I had already made a decision to sign up and even applied for membership based on the price on the website - so why offer me a discount? They have unnecessarily talked themselves out of 30% of the cost.

Sitting there reading this you probably think this is a mad approach to business, but you would be surprised how many people do this - I actually did it myself recently!

I was approached by a corporate client to deliver training for them. During the call with the client, they said they would prefer the training to be delivered over two days instead of one - so I told them I would charge the same for two days as I would for one day. What was I thinking? I've talked myself out of a days pay - I wasn't even asked to do that!

Discounts can be a great tool to get your ICA to take a particular action. Maybe you would prefer them to pay for your service in full rather than a payment plan, or you need a cash boost by the end of the week.

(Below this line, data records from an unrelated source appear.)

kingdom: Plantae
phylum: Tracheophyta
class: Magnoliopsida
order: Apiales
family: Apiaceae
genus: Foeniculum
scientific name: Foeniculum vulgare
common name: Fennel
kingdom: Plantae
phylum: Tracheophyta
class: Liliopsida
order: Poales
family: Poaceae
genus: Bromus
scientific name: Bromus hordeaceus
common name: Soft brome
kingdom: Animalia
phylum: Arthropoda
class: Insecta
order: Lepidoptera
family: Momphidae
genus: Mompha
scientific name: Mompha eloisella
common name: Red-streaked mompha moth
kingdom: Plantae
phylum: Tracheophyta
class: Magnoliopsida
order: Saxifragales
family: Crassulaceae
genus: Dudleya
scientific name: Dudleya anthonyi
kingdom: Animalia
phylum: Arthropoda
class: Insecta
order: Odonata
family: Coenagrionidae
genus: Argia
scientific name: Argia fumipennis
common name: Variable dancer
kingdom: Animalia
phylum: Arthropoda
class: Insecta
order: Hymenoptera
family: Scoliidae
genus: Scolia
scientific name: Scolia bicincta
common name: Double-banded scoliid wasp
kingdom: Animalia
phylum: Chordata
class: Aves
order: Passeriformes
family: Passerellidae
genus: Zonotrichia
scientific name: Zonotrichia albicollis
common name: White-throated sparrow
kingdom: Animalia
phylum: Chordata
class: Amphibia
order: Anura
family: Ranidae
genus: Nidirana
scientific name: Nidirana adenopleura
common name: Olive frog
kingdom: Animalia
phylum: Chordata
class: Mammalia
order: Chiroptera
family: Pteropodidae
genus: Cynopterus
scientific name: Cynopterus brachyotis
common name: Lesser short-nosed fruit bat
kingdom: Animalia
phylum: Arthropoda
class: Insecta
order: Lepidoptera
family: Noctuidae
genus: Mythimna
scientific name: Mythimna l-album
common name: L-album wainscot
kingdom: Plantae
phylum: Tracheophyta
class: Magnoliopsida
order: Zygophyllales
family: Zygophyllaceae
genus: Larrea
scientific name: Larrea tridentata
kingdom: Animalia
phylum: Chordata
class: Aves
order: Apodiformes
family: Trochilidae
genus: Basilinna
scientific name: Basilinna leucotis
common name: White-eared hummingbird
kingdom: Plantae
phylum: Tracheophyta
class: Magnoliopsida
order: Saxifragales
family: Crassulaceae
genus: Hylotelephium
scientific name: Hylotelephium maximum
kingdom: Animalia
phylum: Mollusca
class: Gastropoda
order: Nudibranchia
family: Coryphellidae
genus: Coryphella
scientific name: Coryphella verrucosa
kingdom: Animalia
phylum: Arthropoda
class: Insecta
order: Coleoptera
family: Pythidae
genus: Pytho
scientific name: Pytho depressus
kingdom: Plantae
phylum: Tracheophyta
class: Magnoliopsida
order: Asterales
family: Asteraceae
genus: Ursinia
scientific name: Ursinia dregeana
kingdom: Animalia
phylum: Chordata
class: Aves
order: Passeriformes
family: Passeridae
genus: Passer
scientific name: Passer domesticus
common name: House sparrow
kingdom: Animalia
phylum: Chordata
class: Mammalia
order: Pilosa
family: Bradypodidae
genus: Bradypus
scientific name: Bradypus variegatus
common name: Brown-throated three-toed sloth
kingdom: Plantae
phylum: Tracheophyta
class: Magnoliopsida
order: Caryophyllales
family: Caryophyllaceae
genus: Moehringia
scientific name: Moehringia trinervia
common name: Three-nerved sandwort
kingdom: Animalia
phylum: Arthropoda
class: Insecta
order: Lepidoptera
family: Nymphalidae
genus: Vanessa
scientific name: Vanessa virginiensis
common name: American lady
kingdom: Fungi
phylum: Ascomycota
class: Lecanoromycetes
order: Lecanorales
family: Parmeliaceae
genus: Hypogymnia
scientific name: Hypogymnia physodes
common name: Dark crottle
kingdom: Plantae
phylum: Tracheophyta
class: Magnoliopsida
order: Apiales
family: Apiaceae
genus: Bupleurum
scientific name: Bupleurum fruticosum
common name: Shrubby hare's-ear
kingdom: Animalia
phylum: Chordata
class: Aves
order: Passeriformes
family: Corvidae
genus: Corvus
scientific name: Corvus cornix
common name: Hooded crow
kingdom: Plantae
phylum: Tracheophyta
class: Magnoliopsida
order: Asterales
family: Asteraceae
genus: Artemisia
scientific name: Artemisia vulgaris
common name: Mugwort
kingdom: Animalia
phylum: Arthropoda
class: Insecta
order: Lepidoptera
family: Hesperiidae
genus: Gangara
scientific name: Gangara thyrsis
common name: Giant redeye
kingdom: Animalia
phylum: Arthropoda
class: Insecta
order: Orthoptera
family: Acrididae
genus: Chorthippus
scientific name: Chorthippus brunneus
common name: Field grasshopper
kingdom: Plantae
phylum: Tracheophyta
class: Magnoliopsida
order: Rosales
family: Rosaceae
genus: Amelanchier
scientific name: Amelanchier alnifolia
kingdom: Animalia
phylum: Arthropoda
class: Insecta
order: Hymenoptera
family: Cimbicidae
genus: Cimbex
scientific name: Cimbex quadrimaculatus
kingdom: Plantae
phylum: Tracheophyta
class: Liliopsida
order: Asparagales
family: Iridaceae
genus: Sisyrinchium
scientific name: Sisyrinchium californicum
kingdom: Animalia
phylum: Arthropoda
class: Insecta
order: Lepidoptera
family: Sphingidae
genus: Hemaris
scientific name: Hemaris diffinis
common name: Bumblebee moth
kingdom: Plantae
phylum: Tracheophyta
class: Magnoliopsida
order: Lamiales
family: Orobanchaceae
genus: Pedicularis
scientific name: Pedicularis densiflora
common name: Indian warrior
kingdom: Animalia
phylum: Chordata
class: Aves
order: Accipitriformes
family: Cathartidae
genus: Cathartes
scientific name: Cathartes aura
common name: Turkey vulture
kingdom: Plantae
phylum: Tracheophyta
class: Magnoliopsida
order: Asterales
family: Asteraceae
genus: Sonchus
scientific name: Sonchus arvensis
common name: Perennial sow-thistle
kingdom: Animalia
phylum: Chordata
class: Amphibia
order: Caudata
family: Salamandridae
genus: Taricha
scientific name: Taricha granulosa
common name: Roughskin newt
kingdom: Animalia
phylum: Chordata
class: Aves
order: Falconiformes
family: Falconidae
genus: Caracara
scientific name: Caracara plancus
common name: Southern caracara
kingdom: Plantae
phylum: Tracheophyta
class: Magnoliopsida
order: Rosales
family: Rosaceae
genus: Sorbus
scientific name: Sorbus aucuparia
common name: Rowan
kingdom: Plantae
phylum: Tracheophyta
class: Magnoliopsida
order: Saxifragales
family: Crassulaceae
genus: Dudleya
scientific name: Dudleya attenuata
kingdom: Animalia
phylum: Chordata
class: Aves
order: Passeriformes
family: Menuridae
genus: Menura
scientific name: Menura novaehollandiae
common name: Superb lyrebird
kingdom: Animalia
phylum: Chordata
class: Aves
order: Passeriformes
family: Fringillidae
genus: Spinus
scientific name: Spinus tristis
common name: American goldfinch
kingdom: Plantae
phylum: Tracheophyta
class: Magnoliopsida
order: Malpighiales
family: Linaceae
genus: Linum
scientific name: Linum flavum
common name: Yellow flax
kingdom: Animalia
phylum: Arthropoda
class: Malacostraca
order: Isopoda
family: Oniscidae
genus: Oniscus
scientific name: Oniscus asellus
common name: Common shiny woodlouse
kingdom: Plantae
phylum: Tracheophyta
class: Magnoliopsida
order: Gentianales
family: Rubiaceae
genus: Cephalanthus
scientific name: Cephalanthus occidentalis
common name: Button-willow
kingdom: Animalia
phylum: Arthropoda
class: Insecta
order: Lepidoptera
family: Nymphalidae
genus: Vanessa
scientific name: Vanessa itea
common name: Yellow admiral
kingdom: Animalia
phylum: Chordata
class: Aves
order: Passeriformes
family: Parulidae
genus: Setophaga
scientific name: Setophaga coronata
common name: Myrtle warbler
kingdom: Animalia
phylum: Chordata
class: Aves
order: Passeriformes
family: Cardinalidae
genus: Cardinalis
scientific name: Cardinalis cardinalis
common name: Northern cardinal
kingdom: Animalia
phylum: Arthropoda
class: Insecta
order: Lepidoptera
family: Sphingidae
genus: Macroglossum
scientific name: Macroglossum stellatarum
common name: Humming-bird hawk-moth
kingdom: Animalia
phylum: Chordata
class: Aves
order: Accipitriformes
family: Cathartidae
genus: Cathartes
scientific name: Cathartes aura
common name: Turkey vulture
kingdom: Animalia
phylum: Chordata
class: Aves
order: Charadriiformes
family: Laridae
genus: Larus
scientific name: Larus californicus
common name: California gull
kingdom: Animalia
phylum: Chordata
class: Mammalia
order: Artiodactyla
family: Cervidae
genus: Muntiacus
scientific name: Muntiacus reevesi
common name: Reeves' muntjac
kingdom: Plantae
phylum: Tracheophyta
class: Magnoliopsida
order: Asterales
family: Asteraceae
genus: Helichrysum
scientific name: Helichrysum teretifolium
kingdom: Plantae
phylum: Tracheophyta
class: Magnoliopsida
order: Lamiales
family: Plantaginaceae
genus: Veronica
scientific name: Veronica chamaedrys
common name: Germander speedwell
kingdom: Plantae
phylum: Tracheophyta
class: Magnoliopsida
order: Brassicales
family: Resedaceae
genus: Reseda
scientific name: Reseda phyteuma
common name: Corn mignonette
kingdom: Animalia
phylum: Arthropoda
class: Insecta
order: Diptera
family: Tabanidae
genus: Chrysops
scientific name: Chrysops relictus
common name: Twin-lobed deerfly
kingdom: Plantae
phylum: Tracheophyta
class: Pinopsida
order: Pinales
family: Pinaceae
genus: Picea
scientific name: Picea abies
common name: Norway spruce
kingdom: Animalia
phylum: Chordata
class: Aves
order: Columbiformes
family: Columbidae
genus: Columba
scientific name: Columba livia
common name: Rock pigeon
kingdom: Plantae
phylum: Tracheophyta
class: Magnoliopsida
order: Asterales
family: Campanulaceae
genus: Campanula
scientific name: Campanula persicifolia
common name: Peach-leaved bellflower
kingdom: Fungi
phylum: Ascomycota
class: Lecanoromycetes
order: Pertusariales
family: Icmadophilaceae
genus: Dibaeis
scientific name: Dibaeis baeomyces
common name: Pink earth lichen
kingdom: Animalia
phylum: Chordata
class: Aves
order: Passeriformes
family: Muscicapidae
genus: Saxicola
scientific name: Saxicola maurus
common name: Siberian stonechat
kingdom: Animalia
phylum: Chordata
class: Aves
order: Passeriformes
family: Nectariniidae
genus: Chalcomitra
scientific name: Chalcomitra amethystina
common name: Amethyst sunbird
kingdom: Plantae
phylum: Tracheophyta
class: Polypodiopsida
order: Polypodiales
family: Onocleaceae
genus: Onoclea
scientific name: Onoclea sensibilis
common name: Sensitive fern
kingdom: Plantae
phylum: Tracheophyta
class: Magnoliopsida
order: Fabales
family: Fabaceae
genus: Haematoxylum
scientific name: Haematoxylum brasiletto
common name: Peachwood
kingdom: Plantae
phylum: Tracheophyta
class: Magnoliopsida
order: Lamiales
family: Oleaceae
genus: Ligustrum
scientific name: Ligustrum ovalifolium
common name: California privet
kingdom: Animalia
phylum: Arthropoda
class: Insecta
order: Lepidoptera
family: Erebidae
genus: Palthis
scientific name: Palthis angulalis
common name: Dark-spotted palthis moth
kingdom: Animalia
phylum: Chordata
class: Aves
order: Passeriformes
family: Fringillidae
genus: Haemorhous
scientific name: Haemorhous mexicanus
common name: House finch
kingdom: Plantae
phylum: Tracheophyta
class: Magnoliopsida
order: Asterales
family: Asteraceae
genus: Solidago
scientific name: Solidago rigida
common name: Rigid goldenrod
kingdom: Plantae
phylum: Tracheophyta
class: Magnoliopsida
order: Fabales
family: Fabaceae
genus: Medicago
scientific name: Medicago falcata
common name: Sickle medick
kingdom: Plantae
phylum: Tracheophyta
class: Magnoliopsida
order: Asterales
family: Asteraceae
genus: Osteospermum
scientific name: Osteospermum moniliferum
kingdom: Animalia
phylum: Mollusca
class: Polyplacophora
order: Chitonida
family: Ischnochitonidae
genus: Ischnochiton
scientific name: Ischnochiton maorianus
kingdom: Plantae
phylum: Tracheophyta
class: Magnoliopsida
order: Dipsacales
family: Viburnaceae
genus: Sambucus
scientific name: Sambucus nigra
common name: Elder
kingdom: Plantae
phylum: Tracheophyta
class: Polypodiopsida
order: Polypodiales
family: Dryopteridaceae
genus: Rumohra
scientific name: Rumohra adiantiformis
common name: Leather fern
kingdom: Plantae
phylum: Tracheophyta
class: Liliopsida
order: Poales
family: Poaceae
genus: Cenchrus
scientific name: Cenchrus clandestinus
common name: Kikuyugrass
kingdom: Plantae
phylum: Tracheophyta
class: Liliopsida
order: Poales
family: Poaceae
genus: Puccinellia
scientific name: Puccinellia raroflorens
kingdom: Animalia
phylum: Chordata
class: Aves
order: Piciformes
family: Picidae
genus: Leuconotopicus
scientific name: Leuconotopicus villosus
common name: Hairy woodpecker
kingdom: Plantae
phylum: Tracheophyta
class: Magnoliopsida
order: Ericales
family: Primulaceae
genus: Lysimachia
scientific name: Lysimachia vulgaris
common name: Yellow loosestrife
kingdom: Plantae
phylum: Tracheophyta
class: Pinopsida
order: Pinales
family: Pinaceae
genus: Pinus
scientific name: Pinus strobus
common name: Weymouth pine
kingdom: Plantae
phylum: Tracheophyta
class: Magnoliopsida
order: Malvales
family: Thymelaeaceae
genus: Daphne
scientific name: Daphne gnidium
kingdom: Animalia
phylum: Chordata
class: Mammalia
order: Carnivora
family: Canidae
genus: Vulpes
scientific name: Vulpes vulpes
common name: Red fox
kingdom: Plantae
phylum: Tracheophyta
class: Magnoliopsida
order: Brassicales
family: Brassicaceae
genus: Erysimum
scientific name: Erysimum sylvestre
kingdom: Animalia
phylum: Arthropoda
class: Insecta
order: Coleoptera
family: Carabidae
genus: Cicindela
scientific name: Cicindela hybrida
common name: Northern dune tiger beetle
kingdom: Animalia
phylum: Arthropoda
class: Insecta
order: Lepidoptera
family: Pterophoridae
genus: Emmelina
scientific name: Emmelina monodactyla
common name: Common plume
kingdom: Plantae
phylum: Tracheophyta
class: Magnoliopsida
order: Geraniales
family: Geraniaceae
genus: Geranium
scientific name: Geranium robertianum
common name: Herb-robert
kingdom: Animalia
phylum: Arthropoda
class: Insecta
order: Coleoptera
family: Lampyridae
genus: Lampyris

But offering discounts has to be part of your process - thought through fully before its implemented.

If I am completely honest, I am not a fan of offering discounts because I think it can devalue your offering - and in my experience, people who don't fully invest financially in you rarely invest themselves fully in your process... but other opinions are available!

When I teach sales to my clients, I tell them that the whole point of your sales process is to get your clients to take the action you consider to be the best for them. You take time to speak to them and give them an honest, considered next step to help them achieve their goals - does a discount work with this approach?

If you don't value yourself and your expertise 100% then how can you expect your clients to value you?

This is where I find sales calls incredibly useful. If you pick up the phone and talk to your clients you can find out where they are and what they need right now. It is pretty easy to see on these calls if your ICA needs a bit of help getting over the line.

What is the moral of this story? Never assume that you know what your ideal client needs - as with the examples above you could end up costing yourself thousands of pounds without you realising.